Since the daily tables are only 360MB, I would hope that the entire table could be pulled into memory with one large sequential read. Of course this assumes that the file pieces are stored contiguously, but auto defrag is enabled and shows low fragmentation so Im trusting (as much as one can) Windows to do the right thing here. My drives have a 150MB/s sustained max throughput, and considering that data is spread across 5 drives I would hope to at least be able to reach the single disk theoretical limit and read an entire table plus the index into memory about 4 to 5 seconds. Based on the analyze output, each daily table averages 6 to 7 seconds, so Im pretty close there and maybe just limited by disk speed?

One thing to note is that your drive speed varies based on what part of the disk things are located at; the slower parts of the drive will be much less than 150MB/s.
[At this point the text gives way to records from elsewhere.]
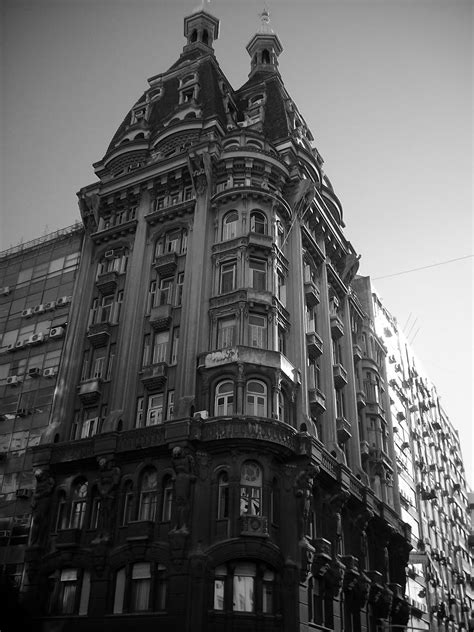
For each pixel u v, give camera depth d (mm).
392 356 65375
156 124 48469
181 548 28359
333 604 32469
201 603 27125
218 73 50688
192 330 34750
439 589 61344
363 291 61375
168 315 36594
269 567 28688
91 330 39531
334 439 38625
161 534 29922
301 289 39094
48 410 39250
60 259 46219
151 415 34281
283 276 39031
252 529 28422
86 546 31797
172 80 51688
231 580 28047
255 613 27547
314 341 39531
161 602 28609
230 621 27078
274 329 35062
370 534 41844
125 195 43969
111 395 35938
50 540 33281
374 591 39125
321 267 45438
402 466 58062
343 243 50594
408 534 48125
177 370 34312
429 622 54594
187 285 37219
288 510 30641
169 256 38875
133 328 37406
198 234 38469
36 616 31078
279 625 27672
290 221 41406
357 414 45156
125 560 30125
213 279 37281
On Linux servers it's impossible to reach something close to the disk's raw speed without making the operating system read-ahead feature much more aggressive than it is by default. Because PostgreSQL fetches a single block at a time, to keep the drive completely busy something has to notice the pattern of access and be reading data ahead of when the database even asks for it. You may find a parameter you can tune in the properties for the drives somewhere in the Windows Control Panel. And there's a read-ahead setting on your PERC card that's better than nothing you may not have turned on (not as good as the Linux one, but it's useful). There are two useful settings there ("on" and "adaptive" if I recall correctly) that you can try, to see which works better.

Ive read documentation that says I should be able to set statistics values for an entire table as opposed to per column, but havent found how to do that. I guess I was either too lazy to update statistics on each column or just didnt think it would help much.

You can adjust the statistics target across the entire database using the default_statistics_target setting, or you can tweak them per column using ALTER TABLE. There is no table-level control. I find it difficult to answer questions about whether there is enough stats or not without actually looking at pg_stats to see how the database is interpreting the data, and comparing it against the real distribution. This is an area where flailing about trying things doesn't work very well; you need to be very systematic about the analysis and testing strategy if you're going to get anywhere useful. It's not easy to do.

As a larger commentary on what you're trying to do, applications like this often find themselves at a point one day where you just can't allow arbitrary user queries to run against them anymore. What normally happens then is that the most common things that people really need end up being run one and stored in some summary form, using techniques such as materialized views: http://wiki.postgresql.org/wiki/Materialized_Views

In your case, I would start now on trying to find the common patters to the long running reports that people generate, and see if it's possible to pre-compute some portion of them and save that summary. And you may find yourself in a continuous battle with business requests regardless. It's often key decision makers who feel they should be able to query any way they want, regardless of its impact on the database. Finding a middle ground there is usually challenging.